With two working parents, we had enough growing up. It wasn’t luxurious, but we weren’t entirely deprived either. There were enough to eat, we had a decent roof over our heads and the privilege of going to school. There were occasions where my parents gave in when I relentlessly wanted something, but more often than not – it’s a no. And I’ll hear that same phrase again – “You think money grow on trees ah???”
Yes, mum. Point taken. I can’t help but to imagine how nice it would be if money does grow on trees. Like our papaya tree in the backyard, you know. There’s always papayas on it – whether rain or shine. Doesn’t matter if it’s February or November.
Now that I’m older, a little bit wiser and earning my own money (hashtag adulting), it’s hard to miss her point.
It was precisely because I grew up in this ordinary setting, my parents were strict with money. Saving was the number one virtue my mother would remind my sister and I. If I have to nominate the most prudent person I know when it comes to money, it would be my mother. Or maybe yours too, if she’s like mine.
Well…yes and no. I would advocate investing, on top of merely saving. Saving is good, but stopping at just saving is not enough especially in today’s economy. However, with that said, it is imperative to save as the first step to financial freedom. Without any savings, you won’t have anything to invest, and much less to build your wealth. If there’s a piece of advice I would give to my younger self, it would be that.
Now, in my late twenties – I wished I had started sooner.
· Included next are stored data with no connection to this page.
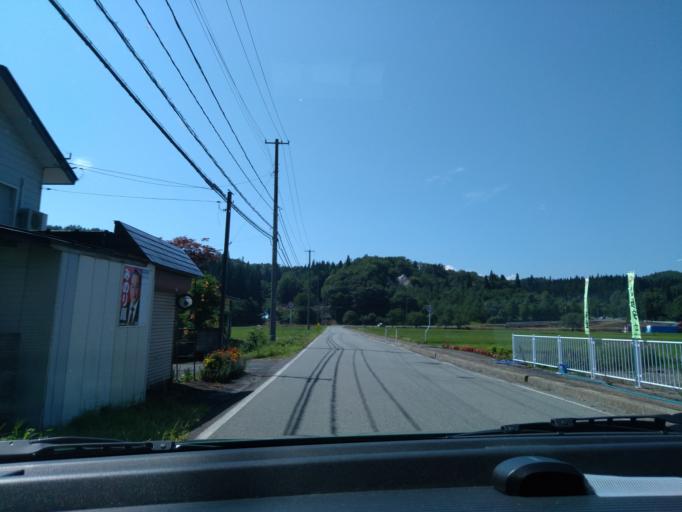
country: JP
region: Akita
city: Kakunodatemachi
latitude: 39.7327
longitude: 140.7082
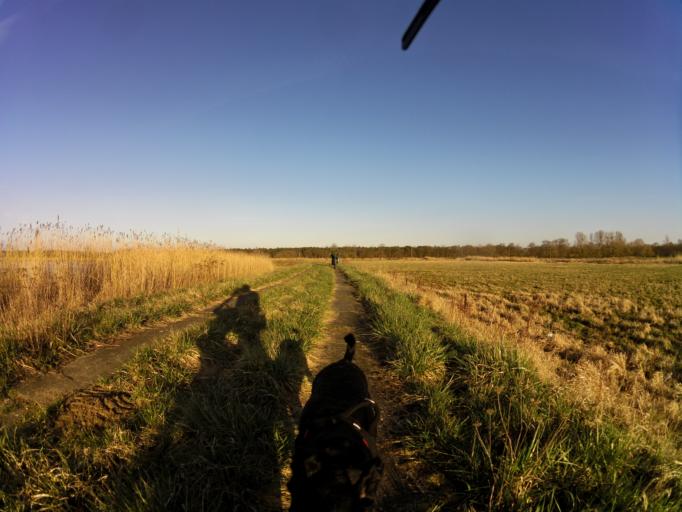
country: PL
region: West Pomeranian Voivodeship
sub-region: Powiat policki
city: Nowe Warpno
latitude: 53.7257
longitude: 14.2996
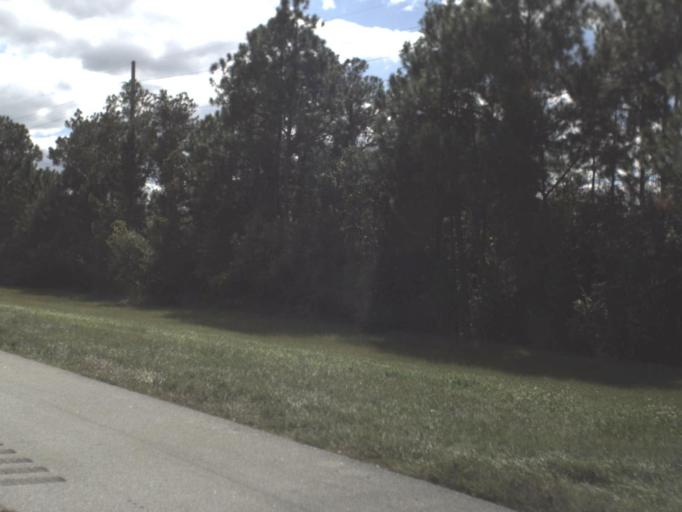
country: US
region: Florida
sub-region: Osceola County
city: Buenaventura Lakes
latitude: 28.3134
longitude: -81.3694
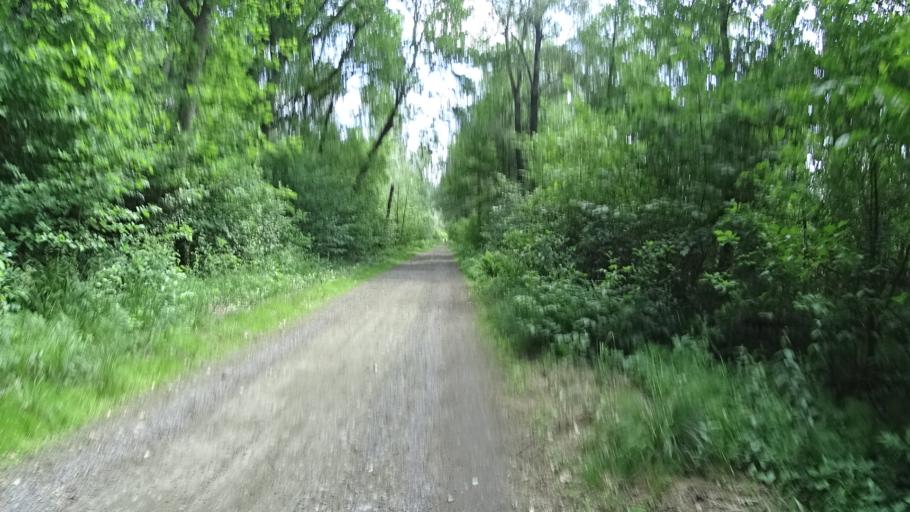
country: FI
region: Uusimaa
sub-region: Raaseporin
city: Pohja
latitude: 60.1091
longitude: 23.5488
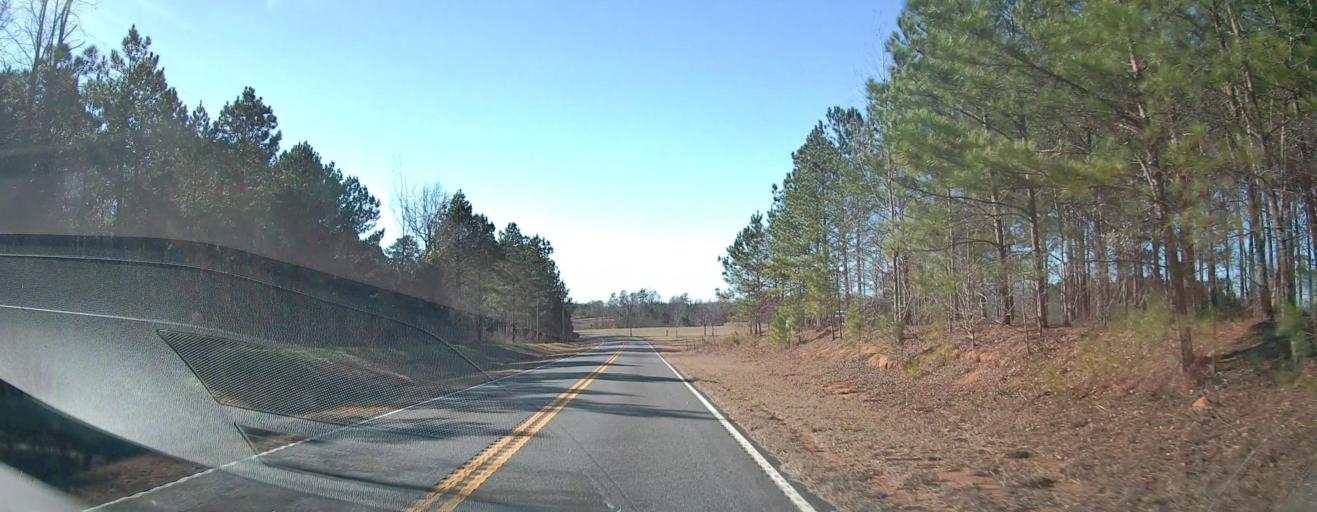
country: US
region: Georgia
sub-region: Talbot County
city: Talbotton
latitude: 32.6465
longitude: -84.3824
As a child I learnt that money doesn’t grow on trees, which is true. However what I didn’t knew was, money can grow – but just not on trees. It grows through making it work for you, instead of you merely working for it.
Now, these are perfectly reasonable questions to ask. It’s important to understand why you’ve gone or planning to go beyond saving. So if your child ask you how do you make your money, do not shy away from the question. It could potentially turn into a valuable life lesson for them.
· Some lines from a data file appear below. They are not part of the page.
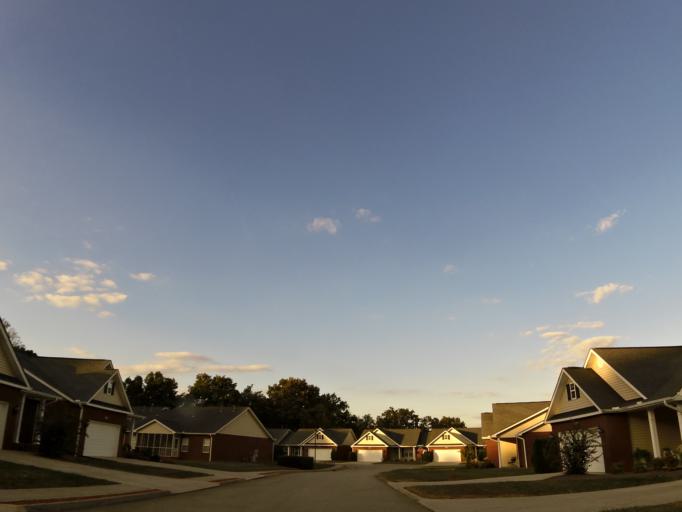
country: US
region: Tennessee
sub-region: Knox County
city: Knoxville
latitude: 36.0509
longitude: -83.9000
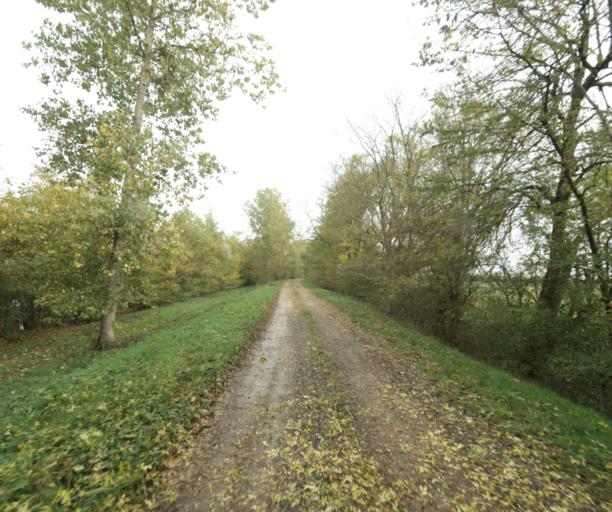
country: FR
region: Rhone-Alpes
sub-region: Departement de l'Ain
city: Pont-de-Vaux
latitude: 46.4561
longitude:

I remembered this distinctively. My parents told me:
“Money is not easy to earn, so don’t waste and simply buy things”.
It’s true to an extent, no doubt. But it has also set up a limiting mindset in me about money before this.
So how does this translate to teaching our young ones and transforming their mindset to think BIG?
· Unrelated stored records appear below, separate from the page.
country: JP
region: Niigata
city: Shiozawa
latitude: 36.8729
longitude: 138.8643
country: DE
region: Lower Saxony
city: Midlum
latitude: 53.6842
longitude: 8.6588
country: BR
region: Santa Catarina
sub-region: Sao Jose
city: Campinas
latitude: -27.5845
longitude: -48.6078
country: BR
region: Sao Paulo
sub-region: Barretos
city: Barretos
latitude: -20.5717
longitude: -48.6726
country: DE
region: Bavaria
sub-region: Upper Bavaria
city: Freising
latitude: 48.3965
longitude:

Some people argue that kids are too young to know about money, and the financial concepts might be too complicated for them to grasp. This misconception has been addressed by Beth Kobliner, the author of the New York Times bestseller Get a Financial Life.
She explained that children as young as three years old could understand concepts like saving and spending. We tend to underestimate the learning capability of kids these days. Their developing minds are just like sponges; they have the capacity to learn fast and internalize knowledge quickly as long as the parents are willing to share with them.
Kobliner also emphasized that the sooner parents start taking advantage of day-to-day opportunities to teach their children about money, the better off the kids are in the future. Kids are heavily influenced by their parents in cultivating any habits, including finance.
It would serve the children best to note that professionals do suggest to take the approach of a gradual introduction of financial concepts. This includes saving and spending, investing and debt as they grow up to different stages in life.
If you’re teaching your teenager about how money can grow by compounding interest, bring it out of the context of percentages and mathematics. Use this valuable opportunity to teach them about money and investment, as young as they are.
Coming from an ex-school teacher (a.k.a myself – having taught in several schools in Australia, Singapore, Japan and Malaysia), schools these days fail at teaching students about personal finance. They teach numbers. They teach you to count. And they teach you formulas – but numbers are just numbers until you give these children the meaning of it.
Money is a subject that should be nurtured from young. As adults, if we’ve missed the boat when we’re young, it’s okay. We learn it now, but we want our young ones to be as informed and prepared as early as they can.
Then, perhaps we could have seen less millennials committing money mistakes and less credit card/loan defaulters in the country. Instead of having AKPK Malaysia teach our children in managing their finances when it’s too late, let’s do it as parents when it’s still early. For the uninitiated, AKPK is the Credit Counselling and Debt Management Agency. If you have to meet them, you know you’re in pretty bad financial shape.
Now, this raises the question of whether do we really want our children to go down this route and suffer the consequences of inadequate financial literacy?
The good news is, they don’t have to.
A lot of these mistakes can be prevented just by introducing early financial education so they would make wiser decisions with their money. Help them understand that wealth comes to those with the right mindset and habits. Plant the right seed, and in season, reap the fruits of tomorrow. Managing their finances well and watching their money grow should eventually be their goal as they grow up. And like all good things in life, time and patience is key. And what better time would it be, if not now.